P181 Performance of the BD ProbeTecTM Qx Amplified DNA Assay on the BD ViperTM System with XTRTM Technology for Non-Genital Neisseria Gonorrhoeae Screening Among MSM

Tuesday, March 13, 2012
Hyatt Exhibit Hall
Beau Gratzer, MPP1, Anna Hotton, PhD, MPH1, John Nawrocki, PhD2 and William Janda, PhD, D(ABBM)3, 1Division of Research, Howard Brown/UIC School of Public Health, Chicago, IL, 2Division of Laboratories-Chicago, Illinois Department of Public Health, Chicago, IL, 3Department of Pathology, UIC College of Medicine, Chicago, IL

Background: CDC recommends annual screening of MSM for Neisseria gonorrhoeae (GC) at all exposed anatomic sites regardless of reported condom use.  Nucleic acid amplification tests (NAAT) have demonstrated higher sensitivity than culture, but no NAAT has been FDA-approved for use on non-genital specimens, requiring local labs to validate for clinical use.

Objectives: To determine the performance of the new BD ProbeTecTM QX Amplified DNA Assay on the BD ViperTM System with XTRTM (BD Qx) for non-genital GC screening of MSM.

Methods: From 11/2010-9/2011, patients provided three clinician-collected specimens from eligible anatomic sites.  Specimens were tested using gonorrhea culture, BD Qx, and Gen-Probe Aptima Combo 2 (AC2).  Specimens were considered positive for GC if they were positive by culture or concordantly BD Qx and AC2 positive.

Results: Three hundred ninety-four (394) patients consented to provide pharyngeal specimens and 147 consented to provide rectal specimens.  Pharyngeal GC prevalence was 8.9% and rectal GC prevalence was 13.6%.  BD Qx identified 2.5 times more pharyngeal GC (33 versus 13) and 1.7 times more rectal GC infections than culture (20 versus 12).  For pharyngeal GC, observed sensitivity was 94.3% (95% CI: 80.8-99.3) and specificity was 96.7% (95% CI: 94.2-98.3).  For rectal GC, observed sensitivity was 100% (95% CI: 83.2-100) and specificity was 99.2% (95% CI: 95.7-100).  BD Qx had PPV of 73.3% (95% CI: 58.1-85.4) for pharyngeal GC and 95.2% (95% CI: 76.2-99.9) for rectal GC.

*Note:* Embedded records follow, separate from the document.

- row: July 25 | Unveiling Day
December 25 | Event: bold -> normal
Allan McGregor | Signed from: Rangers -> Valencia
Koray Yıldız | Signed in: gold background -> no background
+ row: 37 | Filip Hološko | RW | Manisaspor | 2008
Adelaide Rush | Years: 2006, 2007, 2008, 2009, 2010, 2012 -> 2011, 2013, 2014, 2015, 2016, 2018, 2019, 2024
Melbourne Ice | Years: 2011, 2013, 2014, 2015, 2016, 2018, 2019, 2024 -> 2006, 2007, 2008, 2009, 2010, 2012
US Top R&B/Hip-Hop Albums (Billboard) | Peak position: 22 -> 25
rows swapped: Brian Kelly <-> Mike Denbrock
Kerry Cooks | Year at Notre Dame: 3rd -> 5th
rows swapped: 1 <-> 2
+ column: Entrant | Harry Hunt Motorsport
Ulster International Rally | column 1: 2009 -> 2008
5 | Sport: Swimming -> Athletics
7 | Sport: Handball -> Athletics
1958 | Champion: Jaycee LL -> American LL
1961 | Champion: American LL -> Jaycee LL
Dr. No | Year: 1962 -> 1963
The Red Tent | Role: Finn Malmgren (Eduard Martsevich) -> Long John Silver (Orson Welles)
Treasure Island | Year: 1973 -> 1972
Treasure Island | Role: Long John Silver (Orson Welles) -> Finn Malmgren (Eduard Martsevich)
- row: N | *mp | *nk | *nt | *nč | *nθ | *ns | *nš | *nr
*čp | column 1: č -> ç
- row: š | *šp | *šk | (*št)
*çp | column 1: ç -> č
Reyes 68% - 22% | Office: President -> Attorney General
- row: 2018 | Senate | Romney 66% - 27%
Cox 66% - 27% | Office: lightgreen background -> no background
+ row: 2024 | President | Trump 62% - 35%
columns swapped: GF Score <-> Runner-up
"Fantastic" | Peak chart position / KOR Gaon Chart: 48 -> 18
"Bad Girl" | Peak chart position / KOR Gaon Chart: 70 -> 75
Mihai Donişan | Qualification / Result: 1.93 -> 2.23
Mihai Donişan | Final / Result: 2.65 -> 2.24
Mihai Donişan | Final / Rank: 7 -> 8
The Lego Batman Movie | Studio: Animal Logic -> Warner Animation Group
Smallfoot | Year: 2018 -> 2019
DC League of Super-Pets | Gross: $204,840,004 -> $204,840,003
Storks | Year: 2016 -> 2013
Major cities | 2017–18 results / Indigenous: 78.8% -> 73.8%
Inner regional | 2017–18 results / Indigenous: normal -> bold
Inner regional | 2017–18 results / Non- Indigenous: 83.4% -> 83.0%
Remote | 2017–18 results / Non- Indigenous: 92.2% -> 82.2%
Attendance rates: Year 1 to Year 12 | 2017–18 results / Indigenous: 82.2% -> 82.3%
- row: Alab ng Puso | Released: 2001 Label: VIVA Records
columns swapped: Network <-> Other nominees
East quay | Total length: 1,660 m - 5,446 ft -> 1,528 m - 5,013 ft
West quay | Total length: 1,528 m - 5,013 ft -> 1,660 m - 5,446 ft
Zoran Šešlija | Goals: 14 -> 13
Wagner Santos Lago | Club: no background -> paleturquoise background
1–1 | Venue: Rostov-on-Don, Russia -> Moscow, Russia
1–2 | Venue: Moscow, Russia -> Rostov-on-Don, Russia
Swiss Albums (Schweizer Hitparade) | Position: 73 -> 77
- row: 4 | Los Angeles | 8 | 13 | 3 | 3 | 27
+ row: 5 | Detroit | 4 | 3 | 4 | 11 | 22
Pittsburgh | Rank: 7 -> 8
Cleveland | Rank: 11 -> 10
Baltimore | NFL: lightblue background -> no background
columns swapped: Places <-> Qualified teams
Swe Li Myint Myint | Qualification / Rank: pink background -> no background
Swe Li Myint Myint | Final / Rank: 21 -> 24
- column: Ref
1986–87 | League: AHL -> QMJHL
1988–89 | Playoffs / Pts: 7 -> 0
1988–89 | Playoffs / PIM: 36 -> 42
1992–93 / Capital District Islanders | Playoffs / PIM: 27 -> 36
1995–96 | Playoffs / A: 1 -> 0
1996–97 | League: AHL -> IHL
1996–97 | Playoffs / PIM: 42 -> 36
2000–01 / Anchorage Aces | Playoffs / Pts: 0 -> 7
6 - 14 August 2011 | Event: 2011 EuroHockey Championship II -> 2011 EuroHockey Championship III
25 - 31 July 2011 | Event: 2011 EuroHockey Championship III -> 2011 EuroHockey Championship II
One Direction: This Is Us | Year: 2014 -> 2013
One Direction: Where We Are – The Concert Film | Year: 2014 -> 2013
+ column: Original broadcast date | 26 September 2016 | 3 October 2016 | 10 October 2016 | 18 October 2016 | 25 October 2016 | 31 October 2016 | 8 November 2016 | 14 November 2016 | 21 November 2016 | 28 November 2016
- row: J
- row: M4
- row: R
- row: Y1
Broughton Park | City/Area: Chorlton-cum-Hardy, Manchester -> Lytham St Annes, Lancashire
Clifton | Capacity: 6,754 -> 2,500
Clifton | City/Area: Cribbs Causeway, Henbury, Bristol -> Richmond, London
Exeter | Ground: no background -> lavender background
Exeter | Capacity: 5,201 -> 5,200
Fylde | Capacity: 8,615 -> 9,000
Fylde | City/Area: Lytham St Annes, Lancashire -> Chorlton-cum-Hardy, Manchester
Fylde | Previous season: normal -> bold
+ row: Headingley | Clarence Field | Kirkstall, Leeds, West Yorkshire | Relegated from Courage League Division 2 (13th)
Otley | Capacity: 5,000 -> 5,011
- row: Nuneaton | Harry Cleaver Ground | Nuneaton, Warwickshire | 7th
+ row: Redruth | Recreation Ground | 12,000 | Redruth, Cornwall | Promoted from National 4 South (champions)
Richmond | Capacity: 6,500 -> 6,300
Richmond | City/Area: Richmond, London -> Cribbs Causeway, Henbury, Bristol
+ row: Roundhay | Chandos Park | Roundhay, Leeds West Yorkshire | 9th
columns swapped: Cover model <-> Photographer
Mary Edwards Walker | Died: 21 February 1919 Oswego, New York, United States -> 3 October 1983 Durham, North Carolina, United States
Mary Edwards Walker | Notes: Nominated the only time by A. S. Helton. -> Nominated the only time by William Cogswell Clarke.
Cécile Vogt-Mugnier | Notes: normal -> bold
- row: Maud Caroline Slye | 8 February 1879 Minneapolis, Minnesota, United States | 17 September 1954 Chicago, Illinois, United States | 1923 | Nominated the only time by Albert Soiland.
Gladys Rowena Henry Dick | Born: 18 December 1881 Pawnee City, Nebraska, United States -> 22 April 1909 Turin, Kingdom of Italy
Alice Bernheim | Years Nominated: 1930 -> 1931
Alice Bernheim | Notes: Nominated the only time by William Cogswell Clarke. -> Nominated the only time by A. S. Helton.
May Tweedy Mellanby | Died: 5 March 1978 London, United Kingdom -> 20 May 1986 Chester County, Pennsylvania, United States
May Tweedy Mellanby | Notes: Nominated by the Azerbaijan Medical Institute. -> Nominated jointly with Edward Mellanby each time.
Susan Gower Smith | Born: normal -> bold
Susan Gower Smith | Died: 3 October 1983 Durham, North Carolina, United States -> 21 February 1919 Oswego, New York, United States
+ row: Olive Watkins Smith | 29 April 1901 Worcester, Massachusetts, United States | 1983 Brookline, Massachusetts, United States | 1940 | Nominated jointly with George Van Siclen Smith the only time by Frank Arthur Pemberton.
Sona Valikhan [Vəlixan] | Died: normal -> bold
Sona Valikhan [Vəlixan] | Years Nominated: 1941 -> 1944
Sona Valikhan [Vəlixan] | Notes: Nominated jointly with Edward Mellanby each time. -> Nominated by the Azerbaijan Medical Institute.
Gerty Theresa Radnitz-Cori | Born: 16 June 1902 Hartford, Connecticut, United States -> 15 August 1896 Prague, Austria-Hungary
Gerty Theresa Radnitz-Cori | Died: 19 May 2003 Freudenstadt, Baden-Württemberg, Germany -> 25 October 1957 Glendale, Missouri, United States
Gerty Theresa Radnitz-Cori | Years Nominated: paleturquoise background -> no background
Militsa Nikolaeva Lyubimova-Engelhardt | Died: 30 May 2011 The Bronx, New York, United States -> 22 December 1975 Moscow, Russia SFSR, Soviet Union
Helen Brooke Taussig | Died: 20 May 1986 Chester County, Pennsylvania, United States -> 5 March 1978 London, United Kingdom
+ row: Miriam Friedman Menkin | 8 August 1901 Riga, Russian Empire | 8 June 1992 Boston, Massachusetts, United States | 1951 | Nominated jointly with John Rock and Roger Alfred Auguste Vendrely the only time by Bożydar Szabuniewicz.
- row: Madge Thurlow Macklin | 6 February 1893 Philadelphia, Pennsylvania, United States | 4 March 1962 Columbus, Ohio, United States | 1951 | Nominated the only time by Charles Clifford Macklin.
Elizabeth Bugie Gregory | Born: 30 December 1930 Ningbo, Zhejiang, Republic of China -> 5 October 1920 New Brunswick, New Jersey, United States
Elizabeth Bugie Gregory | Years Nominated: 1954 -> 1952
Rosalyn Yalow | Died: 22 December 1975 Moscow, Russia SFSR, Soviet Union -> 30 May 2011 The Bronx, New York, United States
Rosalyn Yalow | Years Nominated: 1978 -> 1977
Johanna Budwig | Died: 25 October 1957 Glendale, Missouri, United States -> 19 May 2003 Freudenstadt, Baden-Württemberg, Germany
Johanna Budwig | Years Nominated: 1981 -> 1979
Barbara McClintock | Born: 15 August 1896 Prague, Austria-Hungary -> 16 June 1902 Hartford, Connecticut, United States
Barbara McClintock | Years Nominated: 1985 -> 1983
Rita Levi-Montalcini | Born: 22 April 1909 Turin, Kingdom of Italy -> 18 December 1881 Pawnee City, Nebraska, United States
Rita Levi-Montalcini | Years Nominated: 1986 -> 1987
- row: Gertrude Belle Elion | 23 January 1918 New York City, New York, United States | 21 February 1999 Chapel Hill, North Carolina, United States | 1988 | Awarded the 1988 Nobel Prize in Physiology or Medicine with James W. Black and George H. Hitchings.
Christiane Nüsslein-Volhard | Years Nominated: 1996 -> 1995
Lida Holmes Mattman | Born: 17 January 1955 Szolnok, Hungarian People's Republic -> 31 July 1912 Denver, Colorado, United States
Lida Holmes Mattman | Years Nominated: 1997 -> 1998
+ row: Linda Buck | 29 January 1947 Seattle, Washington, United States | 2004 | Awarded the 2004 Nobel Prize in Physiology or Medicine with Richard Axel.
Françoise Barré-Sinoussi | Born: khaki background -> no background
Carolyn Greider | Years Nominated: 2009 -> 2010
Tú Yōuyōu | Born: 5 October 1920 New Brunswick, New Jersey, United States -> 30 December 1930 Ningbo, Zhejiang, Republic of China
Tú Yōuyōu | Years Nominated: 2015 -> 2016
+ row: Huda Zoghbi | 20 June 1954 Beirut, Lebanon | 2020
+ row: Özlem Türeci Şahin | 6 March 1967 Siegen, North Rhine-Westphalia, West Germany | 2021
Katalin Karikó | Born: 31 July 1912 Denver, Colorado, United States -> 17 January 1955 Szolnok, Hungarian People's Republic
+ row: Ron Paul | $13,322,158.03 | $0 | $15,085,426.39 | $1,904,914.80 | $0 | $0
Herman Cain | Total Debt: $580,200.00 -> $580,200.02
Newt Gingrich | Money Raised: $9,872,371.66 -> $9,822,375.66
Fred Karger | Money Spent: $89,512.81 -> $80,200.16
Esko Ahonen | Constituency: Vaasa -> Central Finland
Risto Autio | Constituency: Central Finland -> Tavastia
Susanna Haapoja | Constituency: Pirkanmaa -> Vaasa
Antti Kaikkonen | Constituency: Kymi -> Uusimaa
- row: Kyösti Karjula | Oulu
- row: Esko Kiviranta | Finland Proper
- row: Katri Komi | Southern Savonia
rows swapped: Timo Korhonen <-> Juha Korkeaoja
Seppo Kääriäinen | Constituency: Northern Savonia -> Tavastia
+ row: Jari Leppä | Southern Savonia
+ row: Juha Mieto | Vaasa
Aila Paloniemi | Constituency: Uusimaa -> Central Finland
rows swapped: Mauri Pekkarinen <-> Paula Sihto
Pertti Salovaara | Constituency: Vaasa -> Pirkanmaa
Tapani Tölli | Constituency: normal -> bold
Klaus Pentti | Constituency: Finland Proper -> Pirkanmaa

Conclusions: The BD Qx demonstrated high sensitivity/specificity for detecting non-genital GC infections and identified a large proportion of infections that would have been missed by using culture alone.  In light of the low observed PPV for pharyngeal screening, confirmatory testing with a second NAAT may be warranted.

Implications for Programs, Policy, and Research: Additional validation studies should be performed on the BD Qx in order to determine if these results are replicable.